◆ PROVIDED RECORDS ◆
◆ ◆ ◆ ◆
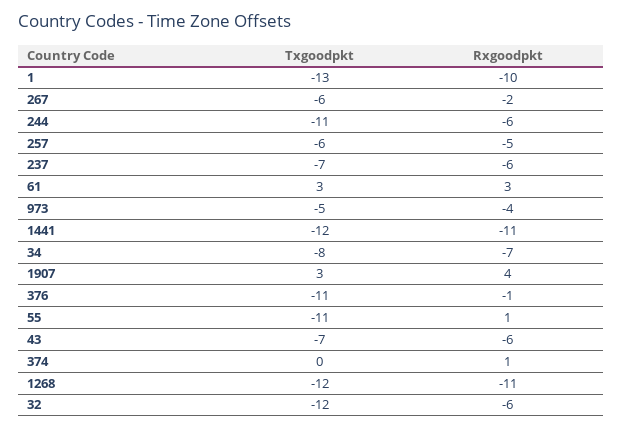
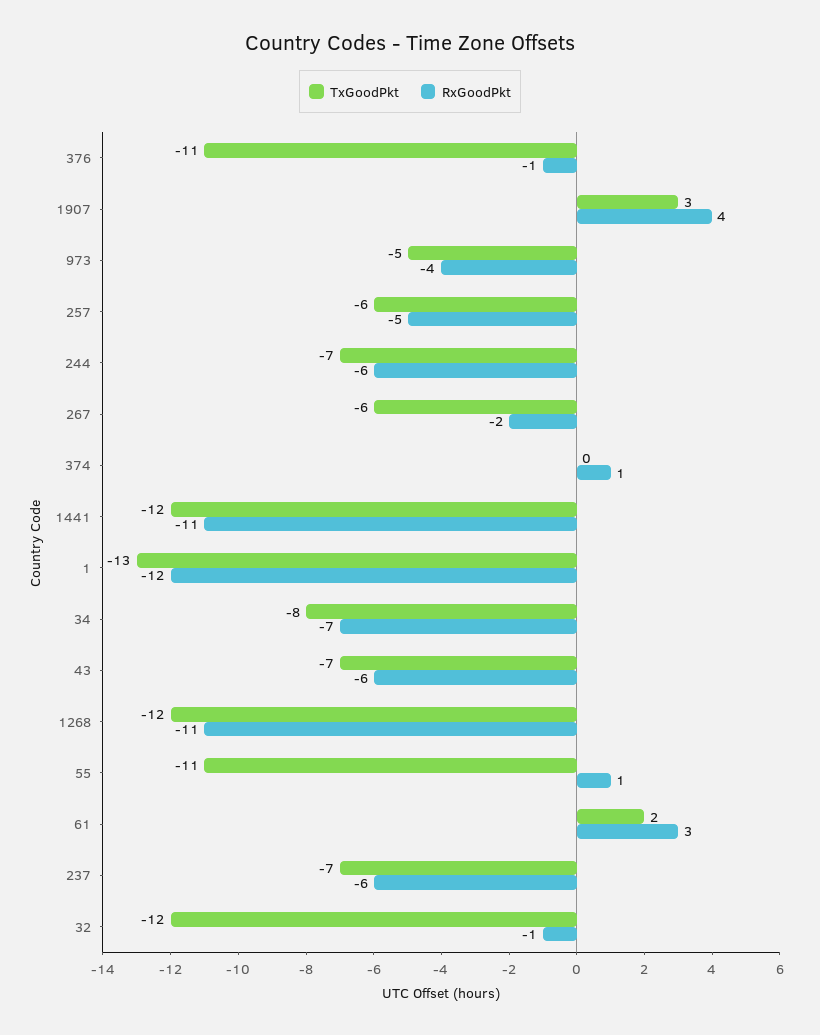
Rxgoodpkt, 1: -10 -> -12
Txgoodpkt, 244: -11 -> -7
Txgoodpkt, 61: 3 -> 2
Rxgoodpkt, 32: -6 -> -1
◆ ◆ ◆ ◆
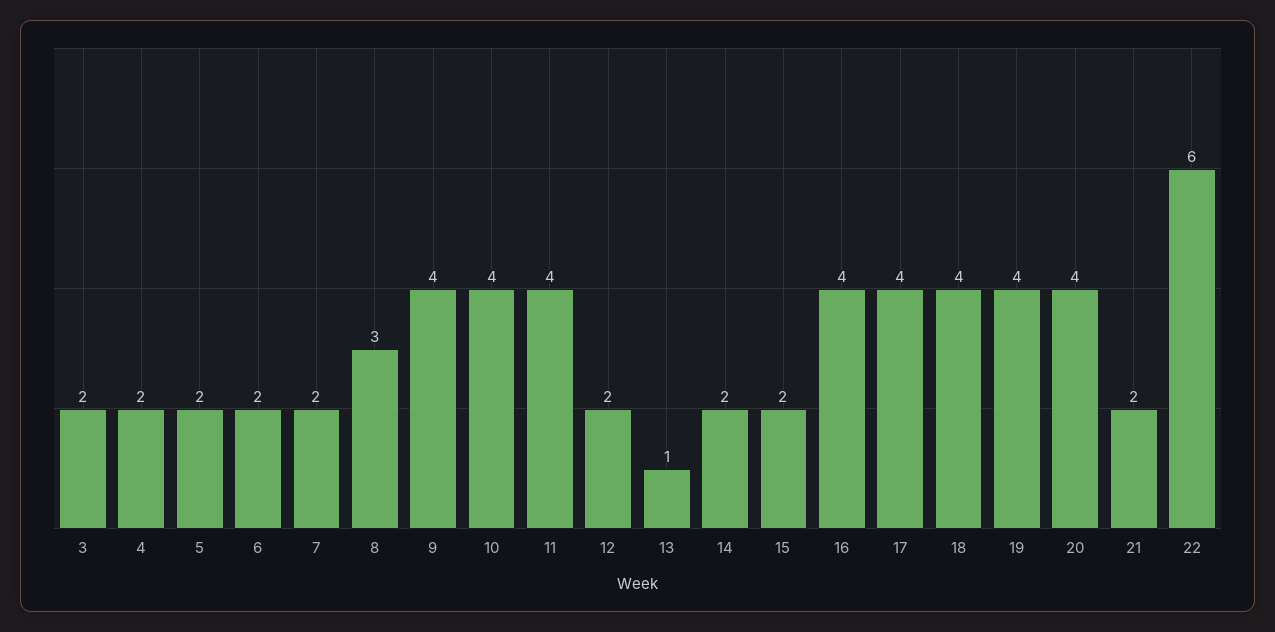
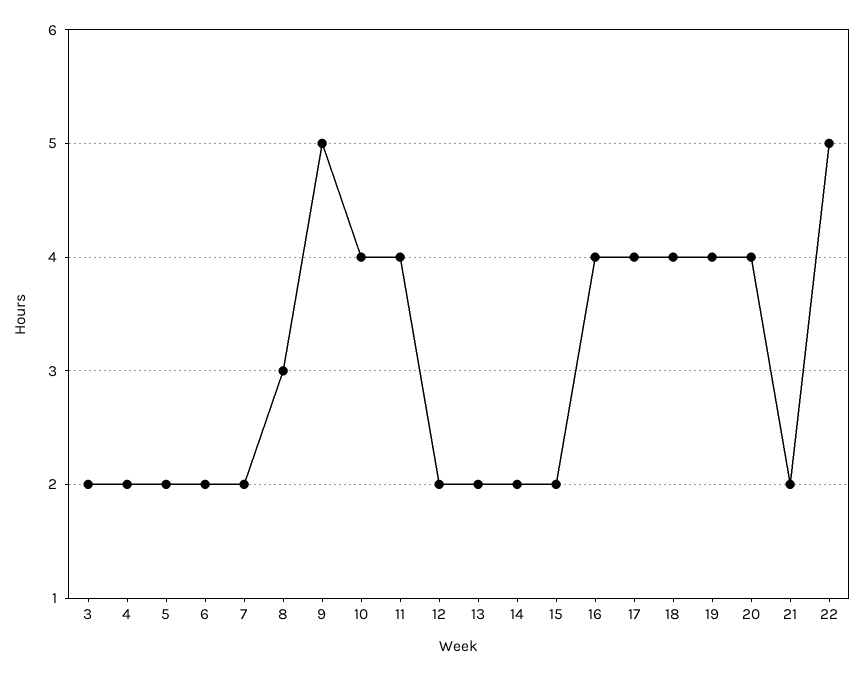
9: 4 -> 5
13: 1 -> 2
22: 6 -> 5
◆ ◆ ◆ ◆
◆ ASSIGNED TASK ◆
Beginning at the line above with "Rxgoodpkt, 1: -10 -> -12" and finishing at the line with "Rxgoodpkt, 32: -6 -> -1", return each line exactly and return nothing else.

◆ ANSWER TO THIS EXERCISE ◆
Rxgoodpkt, 1: -10 -> -12
Txgoodpkt, 244: -11 -> -7
Txgoodpkt, 61: 3 -> 2
Rxgoodpkt, 32: -6 -> -1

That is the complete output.